───── Document section
Given the demand and the limited resources, the doctors' consulting hours are limited to Monday to Friday between 8:30am and 4pm to reduce the risk of burnout. In reality, however, Dr Kurniawan says that many give advice outside of these hours.
According to Nasier Husen, a documentary filmmaker based in the city of Lhokseumawe on the east coast of Aceh, the WhatsApp consultation service is particularly important in the province, because many people who self-isolate or suspect they may have coronavirus often try to hide it for fear of stigma and a misunderstanding of the health risks involved.
"If people hear that someone has or had COVID-19, they often immediately overreact and think that it means that they will also automatically become infected. They think that the effect will be enormous," he told Al Jazeera. "One of my neighbours died of suspected COVID-19 and the community immediately panicked and many people wouldn't go near his house or anywhere near his family, even with health protocols in place."
Husen added that it is customary for communities to congregate for communal prayers when someone has died in Aceh, which is the only province in Indonesia to practice Sharia law. If someone is suspected or confirmed of having died of coronavirus however, people will often choose not to attend the prayer sessions, even though these have been adapted to the pandemic.
Husen says that as a result of the stigma that surrounds the virus, social pressures often mean that people prefer simply to isolate without telling anyone. "It is still something that is very hidden. People feel uncomfortable and don't want to make others feel uncomfortable as well," he said.
For Azlinda, who tested positive for coronavirus several days after her husband, the WhatsApp service has been like a lifeline.
The 53-year-old housewife contacts Dr Kurniawan first thing in the morning when she sends him a picture of her husband's oximeter that measures his saturation levels and writes a general update of how the couple is progressing.
She sends another update around lunchtime. If she is late or forgets to contact Dr Kurniawan, he will often check in with her in the late afternoon to make sure that Azlinda and Zain are doing well.
──────────
───── Raw data
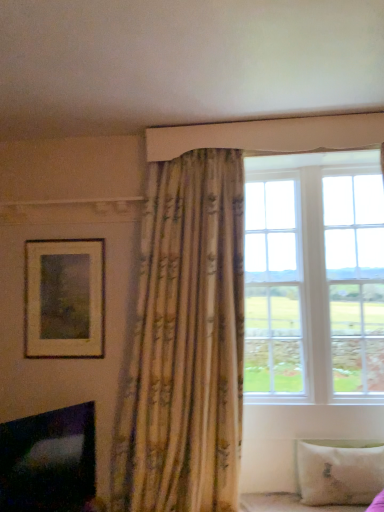
Question: Based on their positions, is white wood window at upper right located to the left or right of white fabric bed frame at lower right?

Choices:
 (A) left
 (B) right

Answer: (B)

Question: From a real-world perspective, is white wood window at upper right above or below white fabric bed frame at lower right?

Choices:
 (A) above
 (B) below

Answer: (A)

Question: Estimate the real-world distances between objects in this image. Which object is closer to the black glossy fireplace at lower left?

Choices:
 (A) white fabric bed frame at lower right
 (B) matte gold picture frame at upper left
 (C) white soft pillow at lower right
 (D) textured beige curtain at center
 (E) white wood window at upper right

Answer: (D)

Question: Which object is positioned farthest from the white soft pillow at lower right?

Choices:
 (A) black glossy fireplace at lower left
 (B) white wood window at upper right
 (C) matte gold picture frame at upper left
 (D) textured beige curtain at center
 (E) white fabric bed frame at lower right

Answer: (C)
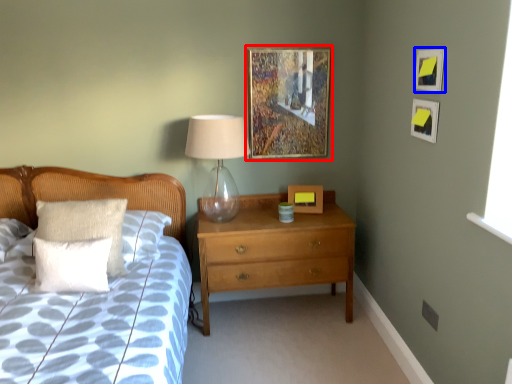
Question: Which point is further to the camera, picture frame (highlighted by a red box) or picture frame (highlighted by a blue box)?

Choices:
 (A) picture frame
 (B) picture frame

Answer: (A)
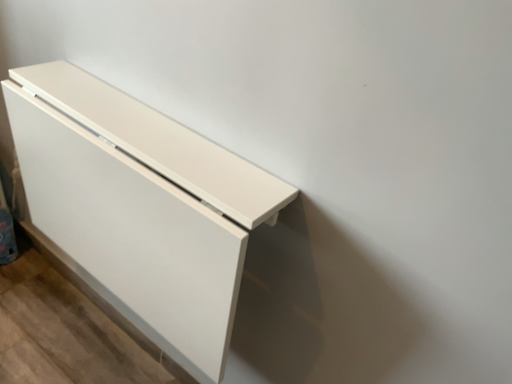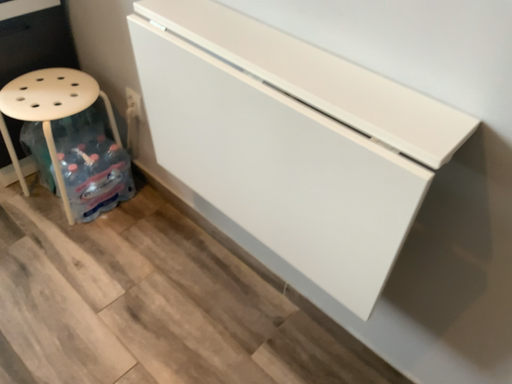
Question: Which way did the camera rotate in the video?

Choices:
 (A) rotated right
 (B) rotated left

Answer: (B)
──────────
Exercises ▸
1. Duplicate the passage from the article on the WhatsApp consultation service, from "According to Nasier" to "health risks involved.".
2. Name every person the article on the WhatsApp consultation service identifies by name.
3. Take the article on the WhatsApp consultation service further, picking up right after its final sentence.
None of these lines is needed to complete the work.

Answer section ▸
1.
According to Nasier Husen, a documentary filmmaker based in the city of Lhokseumawe on the east coast of Aceh, the WhatsApp consultation service is particularly important in the province, because many people who self-isolate or suspect they may have coronavirus often try to hide it for fear of stigma and a misunderstanding of the health risks involved.

2. Dr Kurniawan, Nasier Husen, Azlinda, Zain

3.
"I've told all my friends [about the WhatsApp service]. If you get sick and need to isolate, you will be taken care of," Azlinda said. "We are so much more comfortable at home and feel much calmer isolating here now that we know Dr Kurniawan cares so much. I have told my friends that they don't need to be scared any more."
While the programme is still in the trial phase in Aceh, Dr Kurniawan says that it may be difficult to implement in other parts of Indonesia where the pandemic is even worse.
"Jakarta and wider Java are in complete chaos, especially because of the Delta variant which is scary for everyone. The programme has received a positive reception so far, but it may be tricky to roll out as doctors in hard-hit areas like Java are absolutely exhausted."
Dr Kurniawan says that it was rising cases across Java that also inspired him to start the service, and that he hopes that this approach will slow the pandemic in other areas like Sumatra.
"Until now, doctors treating coronavirus in Indonesia have been hospital-based but through this service at least we are trying to reach out," he said.
"We were worried by the spiking case numbers and decided that we couldn't wait and that we had to get moving and raise awareness.
"If we do nothing, the pandemic will never end. This virus will keep mutating so we need to be active in our response."